## Selbst ausprobieren
Gib den Abschnitt des Auszugs, der mit "(Alle neue_person Variabeln" beginnt und mit "Gast (20. Jan 2007)" endet, erneut wieder und ersetze darin "Nachsicht" durch "Geduld".

## Auszug
Der Compiler sagt mir dass er 8 Parameter erwartet aber er keine 8 bekäme!
Allerdings sind beides 8 Felder. 
(Alle neue_person Variabeln sind Strings!)

Das ist meine erste Clientanwendung also habt bitte etwas Nachsicht ;-)

Schonmal danke im vorraus für eure Hilfe 

Der Programmierer


----------



## Gast (20. Jan 2007)

das wundert mich jetzt das der compiler deine sqlstatements überprüft 

du darfst natürlich nicht z.B. neue_person.name als String in die Anfrage schreiben:

"VALUES("+neue_person.name+","+...


----------



## L-ectron-X (20. Jan 2007)

und das


> );");


kann auch nicht sein.


----------



## André Uhres (20. Jan 2007)

## Datensätze
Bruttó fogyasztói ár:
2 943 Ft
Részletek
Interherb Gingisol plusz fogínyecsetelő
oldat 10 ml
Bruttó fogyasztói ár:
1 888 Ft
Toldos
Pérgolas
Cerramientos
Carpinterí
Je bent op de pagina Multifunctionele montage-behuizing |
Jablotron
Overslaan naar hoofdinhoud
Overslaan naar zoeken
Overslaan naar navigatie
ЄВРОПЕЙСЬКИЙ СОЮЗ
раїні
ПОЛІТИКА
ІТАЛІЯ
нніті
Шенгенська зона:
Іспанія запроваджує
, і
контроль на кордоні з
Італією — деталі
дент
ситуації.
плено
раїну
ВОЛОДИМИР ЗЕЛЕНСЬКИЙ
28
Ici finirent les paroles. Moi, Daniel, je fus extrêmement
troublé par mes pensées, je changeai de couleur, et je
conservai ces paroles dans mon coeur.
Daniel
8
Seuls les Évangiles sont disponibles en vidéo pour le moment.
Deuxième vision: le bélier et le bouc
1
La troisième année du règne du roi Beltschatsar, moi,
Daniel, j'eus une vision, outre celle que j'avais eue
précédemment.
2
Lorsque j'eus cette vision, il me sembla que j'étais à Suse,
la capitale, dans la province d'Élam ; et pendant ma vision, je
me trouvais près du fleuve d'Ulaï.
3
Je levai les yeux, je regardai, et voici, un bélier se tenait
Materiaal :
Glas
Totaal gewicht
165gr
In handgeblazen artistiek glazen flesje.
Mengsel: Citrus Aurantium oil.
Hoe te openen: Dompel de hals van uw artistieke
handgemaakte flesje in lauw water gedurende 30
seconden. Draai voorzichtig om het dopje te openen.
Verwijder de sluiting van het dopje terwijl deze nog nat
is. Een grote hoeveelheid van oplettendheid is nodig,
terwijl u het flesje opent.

## Die Lösung
(Alle neue_person Variabeln sind Strings!)

Das ist meine erste Clientanwendung also habt bitte etwas Geduld ;-)

Schonmal danke im vorraus für eure Hilfe 

Der Programmierer


----------



## Gast (20. Jan 2007)